What needs to be done:
Unless a line falls after the one with "733 209 209", retype it exactly from the records below; leave out all pictures.

######

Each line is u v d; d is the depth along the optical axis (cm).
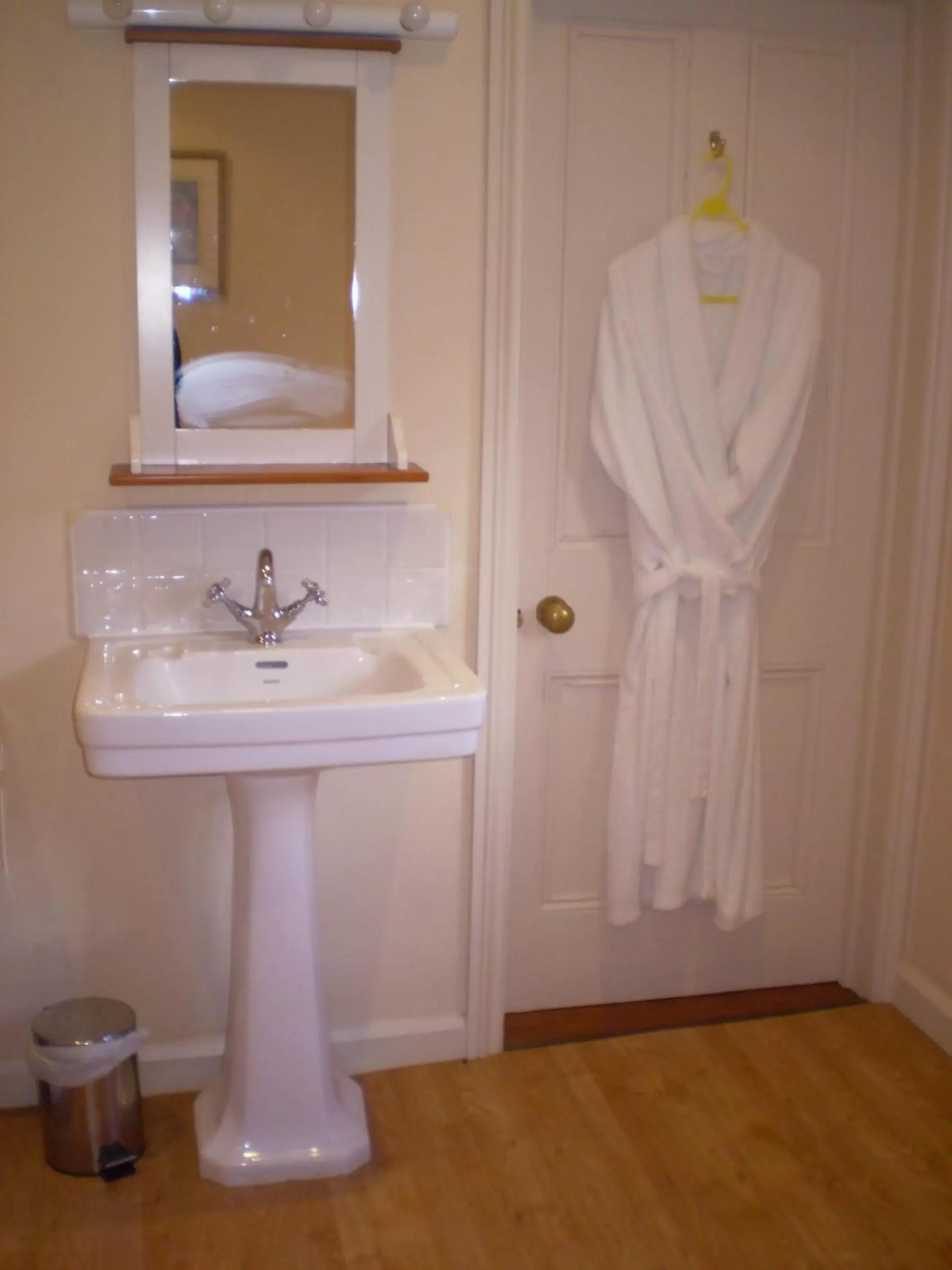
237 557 190
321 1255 169
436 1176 186
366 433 189
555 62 197
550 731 222
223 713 151
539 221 202
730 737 213
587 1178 186
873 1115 202
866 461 225
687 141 204
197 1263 167
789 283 204
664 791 213
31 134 171
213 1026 208
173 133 175
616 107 201
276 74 176
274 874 176
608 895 218
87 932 199
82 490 184
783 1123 200
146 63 171
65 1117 182
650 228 206
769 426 203
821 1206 180
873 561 229
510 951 229
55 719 190
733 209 209
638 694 210
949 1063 218
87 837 195
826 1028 229
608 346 201
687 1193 183
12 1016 200
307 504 192
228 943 204
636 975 236
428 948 213
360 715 155
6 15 167
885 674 229
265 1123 184
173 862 199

######

Exercise answer:
Each line is u v d; d is the depth along the optical axis (cm).
237 557 190
321 1255 169
436 1176 186
366 433 189
555 62 197
550 731 222
223 713 151
539 221 202
730 737 213
587 1178 186
873 1115 202
866 461 225
687 141 204
197 1263 167
789 283 204
664 791 213
31 134 171
213 1026 208
173 133 175
616 107 201
276 74 176
274 874 176
608 895 218
87 932 199
82 490 184
783 1123 200
146 63 171
65 1117 182
650 228 206
769 426 203
821 1206 180
873 561 229
510 951 229
55 719 190
733 209 209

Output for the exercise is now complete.